I believe nothing is more important than that an adoptee have someone she can call Mom(s) and/or Dad(s). Someone to fill that role or roles every single day and night. Someone to celebrate special days and wipe away tears at every childhood hurt. Someone to help with homework and drive to soccer tournaments and grit teeth through early violin practice even though the sound makes the cat claw up the furniture and celebrate every single hard-fought achievement. Someone to hold onto when he wonders if his birth parents liked to cook, too, or why her birth mother had to leave and will never come back. Because no matter how much your parents love you, you, the adopted child, will always have questions, and your parents—your real, adoptive parents—are the ones who will hug and kiss and love you, and sometimes absorb your anger, as you wrestle with bigger questions than most adults can ever understand.

But that’s okay. It’s more than okay. It’s what we parents signed up for. It’s part of how we love our kids.

This is parenting in adoption. It IS parenting, and it’s parenting as much as parenting any child who derives from one’s own egg or sperm is parenting. If aspects of this parenting are a bit different from parenting a biological child, then show me a dozen different biological children from a dozen different families and I will show you a dozen different parenting stories. If there is anything we adoptive parents share, it is perhaps our weariness at having the legitimacy of our parenthood challenged, and our ache at the knowledge that as our children grow older, they will find themselves in the position of having to defend the legitimacy of their families, as if their families are not real or not as real or not as good as those families formed by biology. Would you want your child to be put in that position, time and time again? Of course not. We adoptive parents feel the same.
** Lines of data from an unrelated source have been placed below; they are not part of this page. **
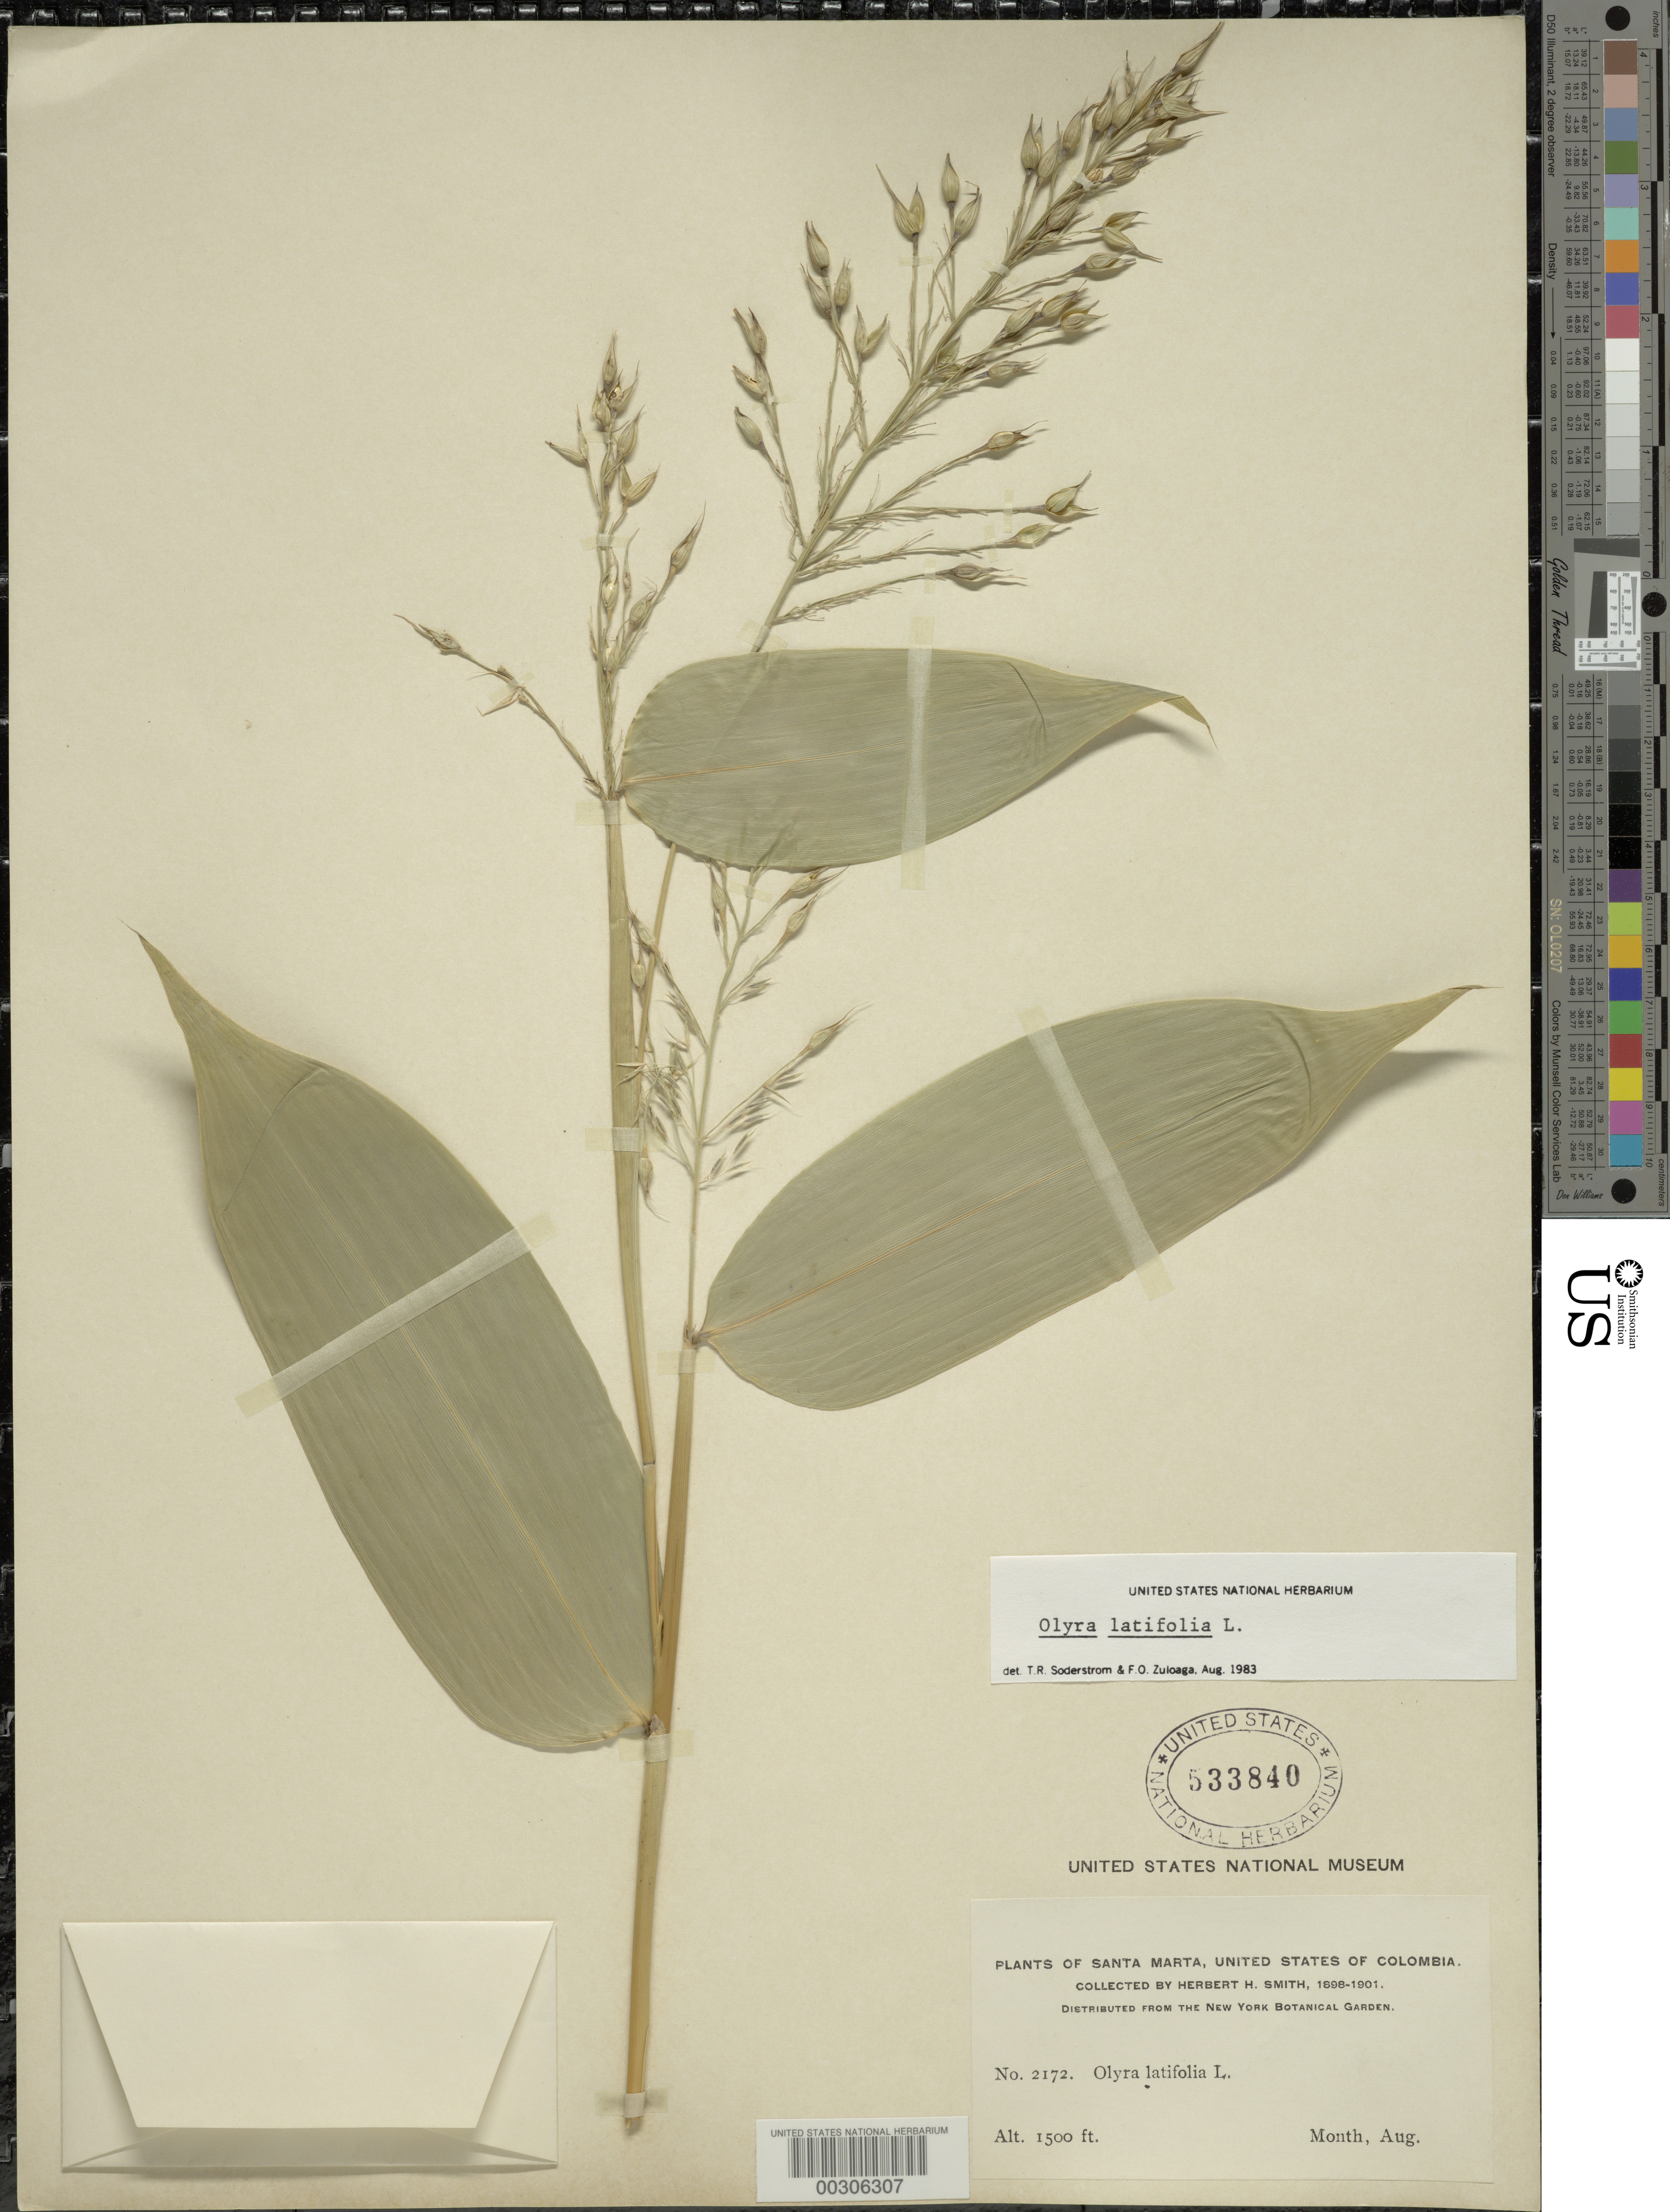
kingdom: Plantae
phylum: Tracheophyta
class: Liliopsida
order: Poales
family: Poaceae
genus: Olyra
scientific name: Olyra latifolia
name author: L.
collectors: Herbert H. Smith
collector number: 2172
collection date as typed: Aug 1898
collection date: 1898-08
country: Colombia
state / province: Magdalena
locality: Santa Marta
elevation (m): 458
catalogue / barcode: US 533840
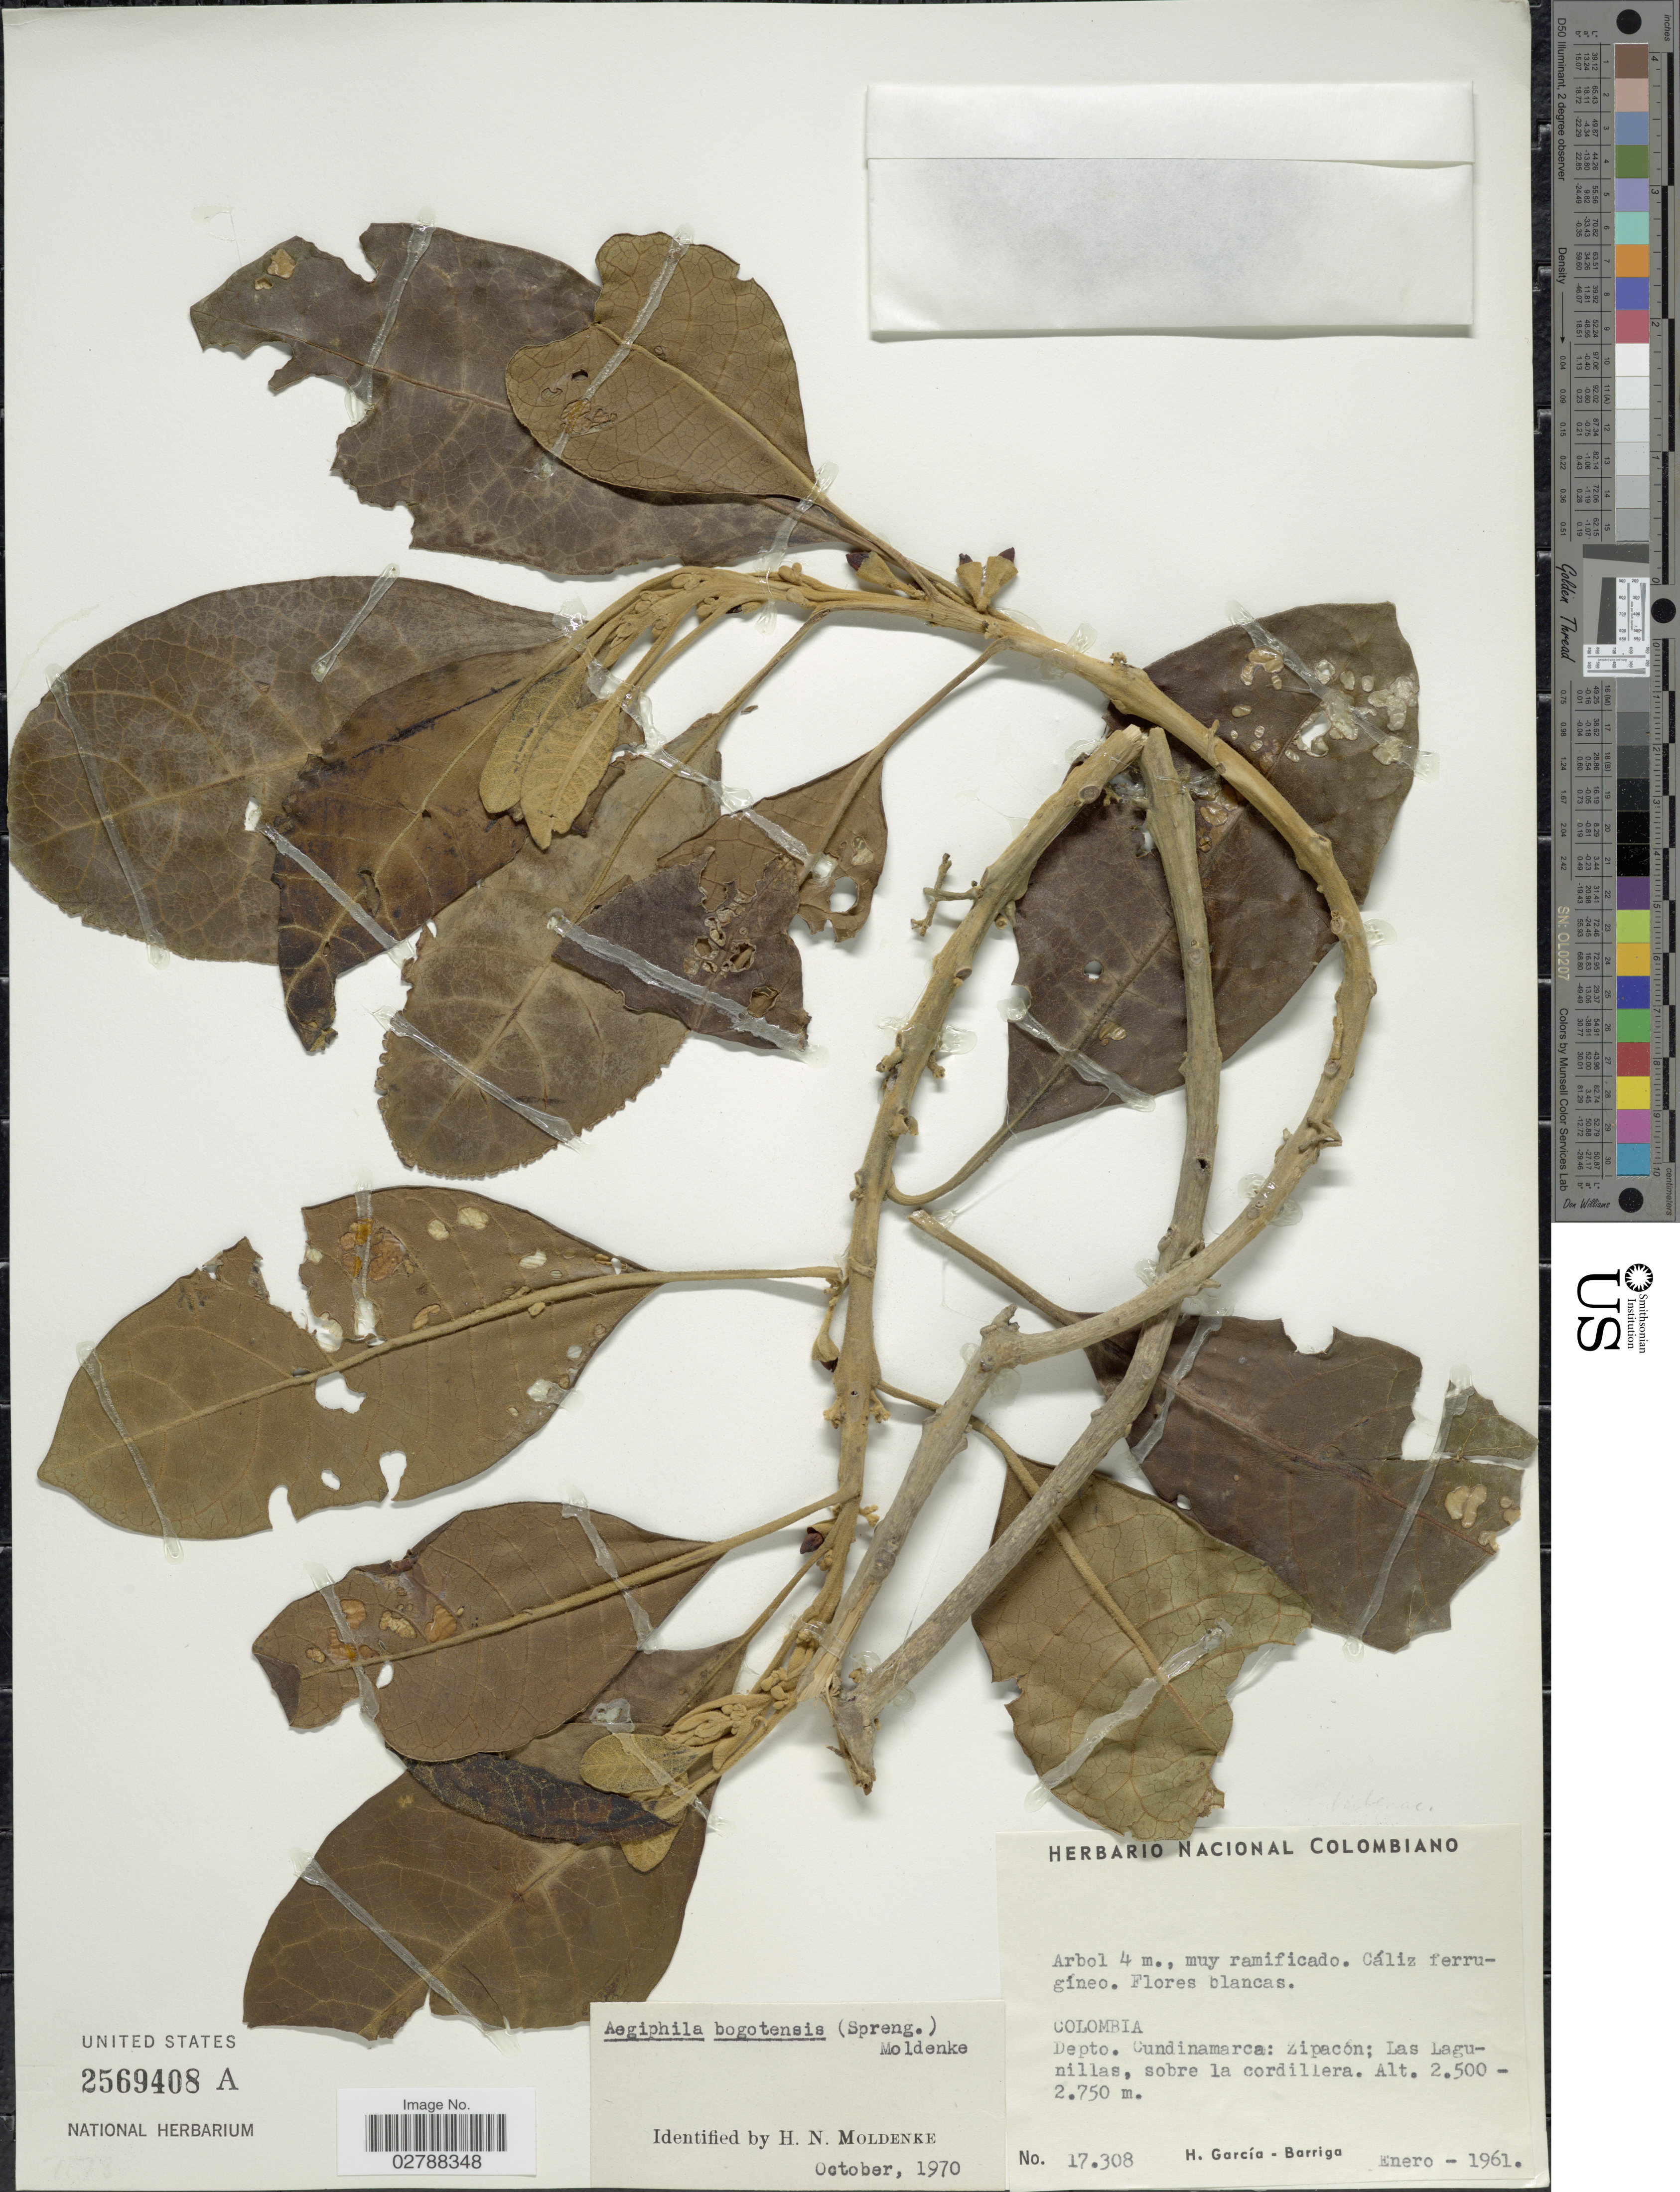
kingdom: Plantae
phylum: Tracheophyta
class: Magnoliopsida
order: Lamiales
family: Lamiaceae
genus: Aegiphila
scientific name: Aegiphila bogotensis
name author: (Spreng.) Moldenke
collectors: H. García Barriga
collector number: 17308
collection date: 1961-01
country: Colombia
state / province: Cundinamarca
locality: Depto. Cundinamarca: Zipacón; Las Lagunillas, sobre la cordillera.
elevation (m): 2500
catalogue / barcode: US 2569408A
Simone Biles is a young woman who is also a world-class gymnast—and now, an Olympic gold-medal winner. Go ahead and interview her about her incredible accomplishments all you want. But Ms. Biles did not, by virtue of her talents, sign up for the press to question the legitimacy of her family due to the ignorance of members of that press. And she certainly shouldn’t have to answer for the rest of us. There is nothing to answer for.

Simone Biles and her parents is one version of what a real family can look like. Nothing fake about it. Has everyone got that?